Asetoasetil-CoA reduktase (PhaB) merupakan enzim yang dapat mereduksi acetoacetyl-CoA menjadi 3-hydroxybutyryl CoA dalam jalur biosintesis polihidroksi butirat (PHB). Pada penelitian sebelumnya ORF dari phaB dari genom Priestia megaterium PSA14 telah berhasil dikloning pada vektor pCold dan diekspresikan dalam Escherichia coli BL21 (DE3), namun kelarutan dari PhaB masih belum diketahui.
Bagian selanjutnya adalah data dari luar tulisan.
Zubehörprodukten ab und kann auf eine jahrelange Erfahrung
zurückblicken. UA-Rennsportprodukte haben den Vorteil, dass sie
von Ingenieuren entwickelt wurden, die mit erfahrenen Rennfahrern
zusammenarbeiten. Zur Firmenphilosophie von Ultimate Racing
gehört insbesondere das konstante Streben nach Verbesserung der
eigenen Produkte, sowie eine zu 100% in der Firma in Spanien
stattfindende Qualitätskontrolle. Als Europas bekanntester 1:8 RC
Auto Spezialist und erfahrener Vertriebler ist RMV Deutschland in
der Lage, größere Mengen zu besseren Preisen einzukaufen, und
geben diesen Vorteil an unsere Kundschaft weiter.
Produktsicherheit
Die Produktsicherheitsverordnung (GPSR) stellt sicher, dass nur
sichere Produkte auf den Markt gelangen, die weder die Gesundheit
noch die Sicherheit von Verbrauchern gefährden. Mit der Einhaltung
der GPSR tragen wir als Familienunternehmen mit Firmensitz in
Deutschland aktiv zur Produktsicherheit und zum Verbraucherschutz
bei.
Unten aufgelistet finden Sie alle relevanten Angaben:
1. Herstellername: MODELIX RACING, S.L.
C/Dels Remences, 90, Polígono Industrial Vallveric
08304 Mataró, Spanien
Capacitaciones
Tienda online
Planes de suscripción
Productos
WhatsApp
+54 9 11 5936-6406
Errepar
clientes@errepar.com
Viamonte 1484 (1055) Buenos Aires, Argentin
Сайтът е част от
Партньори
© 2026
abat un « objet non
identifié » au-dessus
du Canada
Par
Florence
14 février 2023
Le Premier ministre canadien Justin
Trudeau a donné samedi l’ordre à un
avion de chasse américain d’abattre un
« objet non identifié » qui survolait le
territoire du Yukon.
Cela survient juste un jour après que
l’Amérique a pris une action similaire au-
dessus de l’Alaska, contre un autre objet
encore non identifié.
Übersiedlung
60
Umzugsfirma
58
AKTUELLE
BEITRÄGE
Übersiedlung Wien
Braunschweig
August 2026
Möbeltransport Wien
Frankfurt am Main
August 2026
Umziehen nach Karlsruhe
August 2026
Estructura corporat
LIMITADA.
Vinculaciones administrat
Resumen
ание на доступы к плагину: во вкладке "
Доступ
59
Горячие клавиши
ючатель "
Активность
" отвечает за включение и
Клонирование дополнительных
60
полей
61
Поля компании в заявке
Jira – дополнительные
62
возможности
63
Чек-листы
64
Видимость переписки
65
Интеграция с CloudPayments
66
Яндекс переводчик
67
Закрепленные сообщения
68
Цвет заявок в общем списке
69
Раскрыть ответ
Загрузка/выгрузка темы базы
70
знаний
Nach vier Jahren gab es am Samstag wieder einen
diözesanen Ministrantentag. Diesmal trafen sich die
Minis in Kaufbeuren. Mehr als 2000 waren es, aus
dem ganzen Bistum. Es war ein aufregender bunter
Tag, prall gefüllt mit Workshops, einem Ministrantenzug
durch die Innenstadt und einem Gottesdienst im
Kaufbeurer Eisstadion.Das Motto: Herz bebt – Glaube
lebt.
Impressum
Penelitian ini bertujuan untuk mengetahui kelarutan dan mempurifikasi PhaB rekombinan. E. coli BL21(DE3) yang membawa pCold-phaB dikultivasikan dalam media Luria Bertani (LB) cair dengan 100 µg/mL ampicillin pada temperatur 37°C. Pada hari berikutnya, kultur sel diinokulasikan ke dalam media LB baru dan dikultivasi hingga OD600 mencapai 0,5. Sel kemudian diinduksi dengan 0,5 mM IPTG dan dikultivasi selama 3 jam hingga OD600 mencapai 1,5. Sel dipanen dengan sentrifugasi dan diresuspensi dengan 10 mM Tris HCl pH 6,8 yang mengandung 50 mM NaCl. Sel kemudian dipecah dengan sonikasi dan disentrifugasi untuk memisahkan pelet dan supernatan. Pelet dan supernatan dianalisis untuk mengetahui kelarutan dari PhaB rekombinan. PhaB rekombinan kemudian dipurifikasi dengan kromatografi penukar anion. Uji kelarutan menunjukkan sebagian besar PhaB rekombinan terakumulasi pada supernatan (60.7%). Hal tersebut menunjukkan bahwa PhaB rekombinan diproduksi dalam bentuk larut. Purifikasi PhaB berhasil dilakukan menggunakan kromatografi penukar anion.

Acetoacetyl-CoA reductase (PhaB) is an enzyme that catalyze the reducing acetoacetyl-CoA to 3-hydroxybutyryl CoA in polyhydroxy butyric (PHB) synthesis. In a previous study, the amplified orf of phaB from the genome of Priestia megaterium PSA14 was successfully cloned in pCold vector and expressed in Escherichia coli BL21 (DE3). The solubility of recombinant PhaB, however, has not been known yet. The purposes of this study were to examine the solubility and purify the recombinant PhaB. The E. coli BL21(DE3) harbouring pCold-phaB was cultivated on LB media supplemented with 100 µg/ml ampicillin at 37°C. In the following day the cell culture was transferred to new LB media until reaching the OD600 of 0,5. The culture was then induced by 0.5 mM IPTG and then cultivation was continued for 3 hours until reaching the OD600 of 1,5. Cells was harvested by centrifugation followed by resuspension of cell pellets in 10 mM Tris-HCl buffer pH 6.8 containing 50 mM NaCl. The cells were disrupted by sonication and clarified by centrifugation to separate the pellet and supernatant. The separated pellet and supernatant were analysed to determine the recombinant PhaB solubility. The recombinant protein was then purified by anion exchange chromatography. The solubility test indicated that recombinant PhaB was mostly accumulated in the supernatant (60.7%), indicating that the recombinant PhaB was produced in soluble form. In addition, the recombinant PhaB was successfully purified by anion exchange chromatography.

Kata Kunci : Asetoasetil-CoA reduktase (PhaB), ekspresi, kelarutan, dan purifikasi.